Encountering pale-skinned English boys at a slave market, Gregory is reputed to have said,
Non Angli, sed angeli, si forent Christiani.
They are not Angles, but angels, if they were Christian.
This led to his sending of Augustine and his fellow monks.
We have in the story of Gregory’s mission to England, then, so many elements that continue to be threads in Anglicanism: a Benedictine foundation with its disciplined daily praying of the Bible, especially the psalms, in the Daily Office; the balanced Benedictine approach; the value of chant and treasuring of music (note the name: “Gregorian chant”); both the discomfort and respect for the place of the Bishop of Rome;
Even strongly protestant find Gregory Great: John Calvin in Book IV of his Institutes called Gregory the last good pope.
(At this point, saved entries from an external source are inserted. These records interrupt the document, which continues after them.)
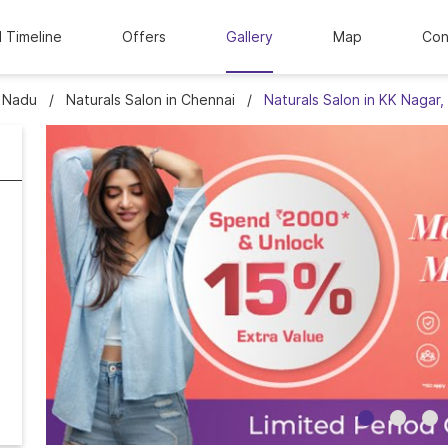
l Timeline
Offers
Gallery
Map
Con
l Nadu
Naturals Salon in Chennai
Naturals Salon in KK Nagar,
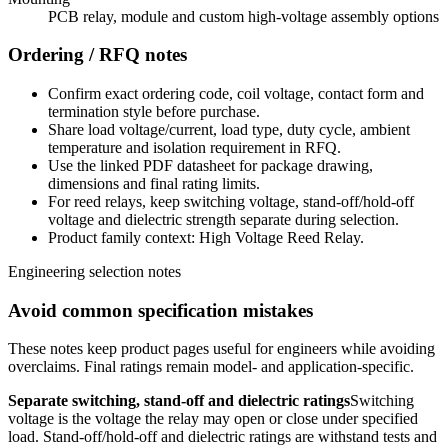
PCB relay, module and custom high-voltage assembly options
Ordering / RFQ notes
Confirm exact ordering code, coil voltage, contact form and
termination style before purchase.
Share load voltage/current, load type, duty cycle, ambient
temperature and isolation requirement in RFQ.
Use the linked PDF datasheet for package drawing,
dimensions and final rating limits.
For reed relays, keep switching voltage, stand-off/hold-off
voltage and dielectric strength separate during selection.
Product family context: High Voltage Reed Relay.
Engineering selection notes
Avoid common specification mistakes
These notes keep product pages useful for engineers while avoiding
overclaims. Final ratings remain model- and application-specific.
Separate switching, stand-off and dielectric ratings
Switching
voltage is the voltage the relay may open or close under specified
load. Stand-off/hold-off and dielectric ratings are withstand tests and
Some other titbits: When we pray the Lord’s Prayer after the Eucharistic Prayer and before the Breaking of the Bread we are following Gregory – prior to him, the order went: Eucharistic Prayer – Breaking of the Bread – Lord’s Prayer. The life of St Benedict is found in Gregory’s second of his four books of Dialogues.
It is by loving-kindness and forgiveness that you rule your people, O God.Benedictine Daily Prayer page 1903
Listen kindly to our prayer,
and in communion with Pope Saint Gregory give to your Church’s shepherds the spirit of wisdom
so that the spiritual progress of their flocks may be to them a source of unending joy.